Dans les premières années du Bangladesh, l’armée est devenue un acteur puissant dans un contexte d’instabilité politique. Le assassinat de Cheikh Mujibur Rahman en août 1975, ce fut un moment décisif, marquant le premier coup d’État militaire réussi dans le pays. Le coup d'État a été suivi d'un contre-coup d'État dirigé par le général Khaled Musharraf en novembre 1975, qui a brièvement tenté de restaurer la discipline au sein de l'armée. Cependant, le règne de Musharraf n'a duré que quatre jours, car il a été renversé et tué lors d'un contre-coup d'État mené par des soldats fidèles au général de division Ziaur Rahman, qui était assigné à résidence pendant cette période.
L'accession au pouvoir de Zia en tant que dirigeant militaire du pays a ouvert la voie à une période de domination militaire. Cependant, sa présidence a pris fin en 1981 lorsqu'il a été assassiné lors d'un coup d'État manqué orchestré par le général de division Abul Manzoor.
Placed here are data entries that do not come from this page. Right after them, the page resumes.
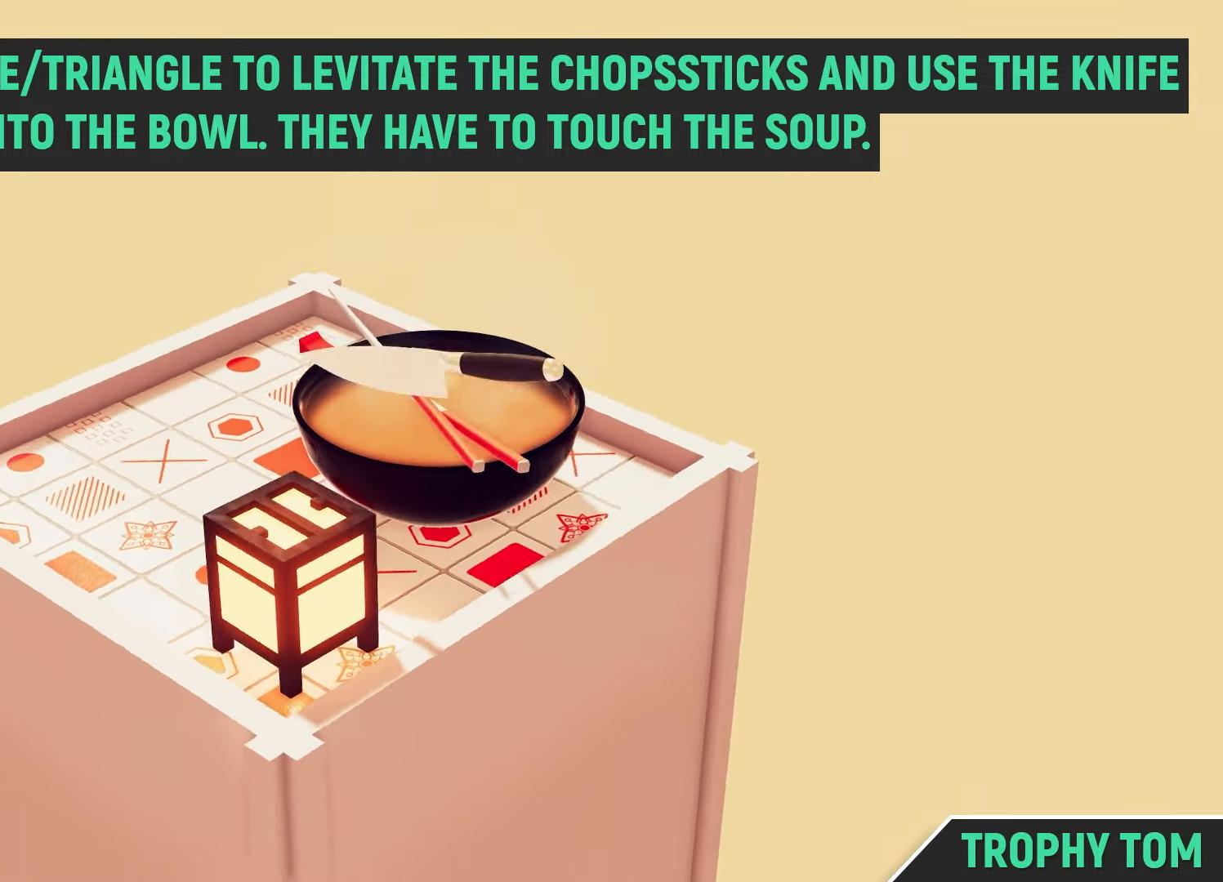
{"buttons": [], "left_stick": "center", "right_stick": "center", "events": [[67, "left_stick", "center"], [150, "left_stick", "right"], [267, "left_stick", "center"], [400, "left_stick", "down-right"], [467, "left_stick", "center"]]}
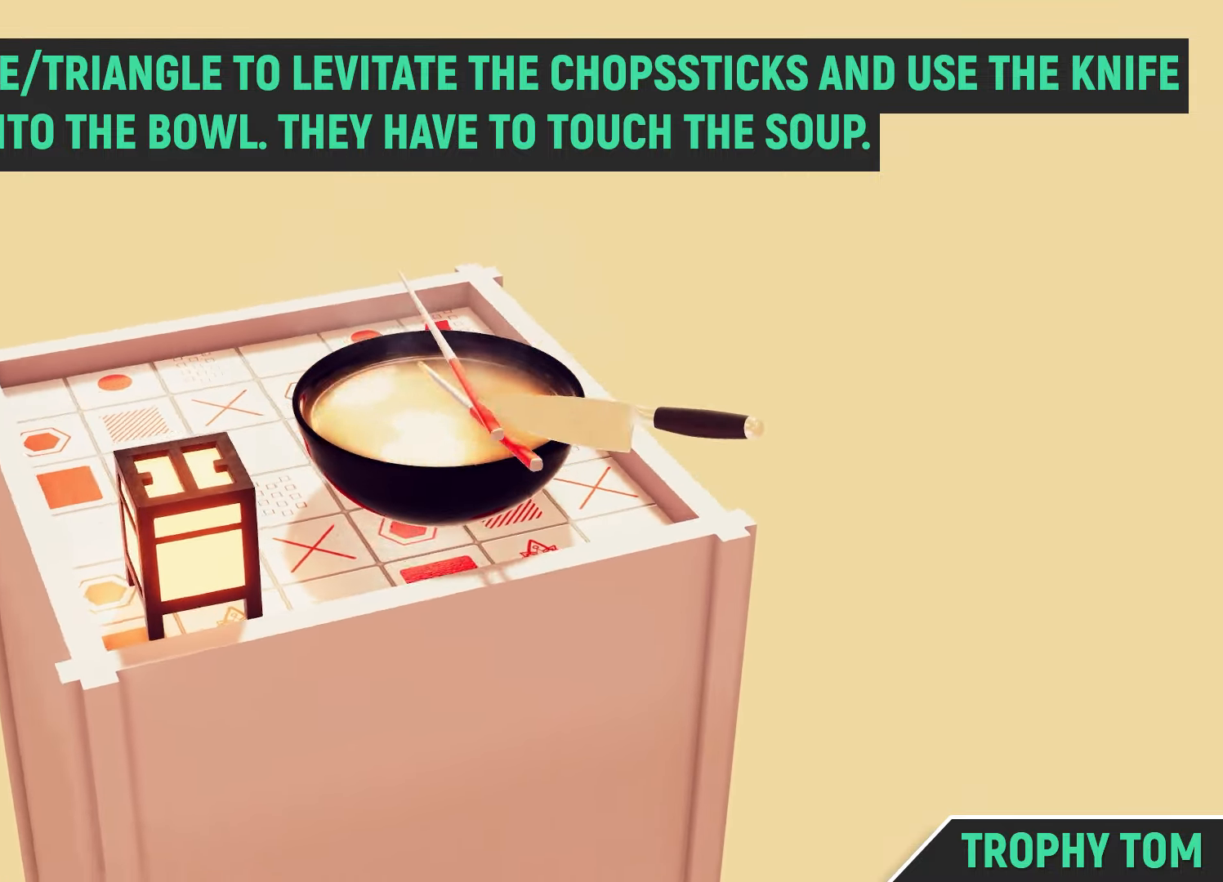
{"buttons": [], "left_stick": "up-left", "right_stick": "center", "events": [[250, "left_stick", "right"], [350, "left_stick", "up-left"]]}
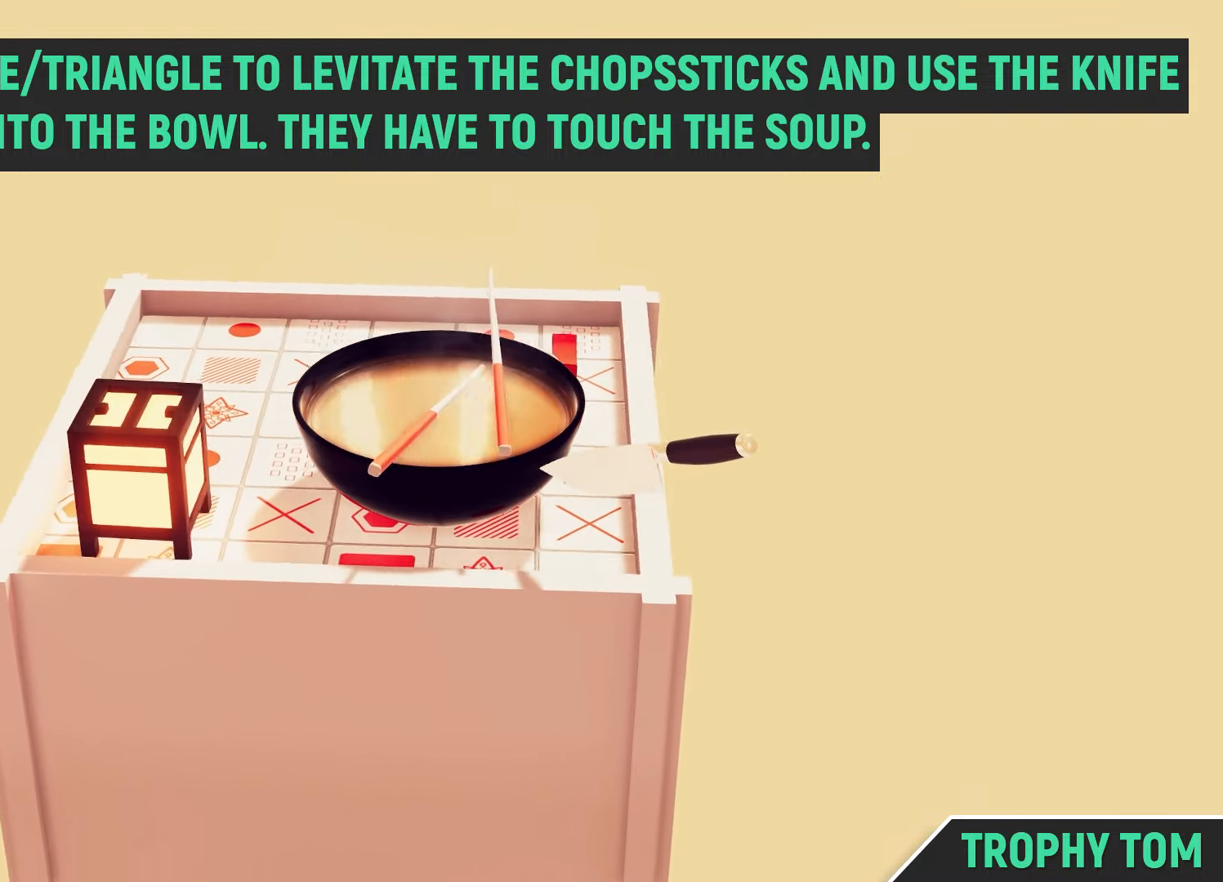
{"buttons": [], "left_stick": "down", "right_stick": "center", "events": [[250, "left_stick", "center"], [467, "left_stick", "down"]]}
Cet assassinat a mis en lumière les profonds factions au sein de l'armée, alors que les officiers se disputaient le contrôle au milieu de loyautés et de visions concurrentes pour l'avenir du pays. L'ère de Lieutenant-général Hussain Muhammad Ershadqui a pris le pouvoir en 1982, a renforcé le régime militaire.
Le régime d'Ershad, qui a duré jusqu'en 1990, a représenté l'apogée de la domination militaire sur la politique bangladaise. Cependant, la résistance populaire croissante et la pression internationale l’ont finalement forcé à démissionner, ouvrant la voie au retour à la démocratie parlementaire.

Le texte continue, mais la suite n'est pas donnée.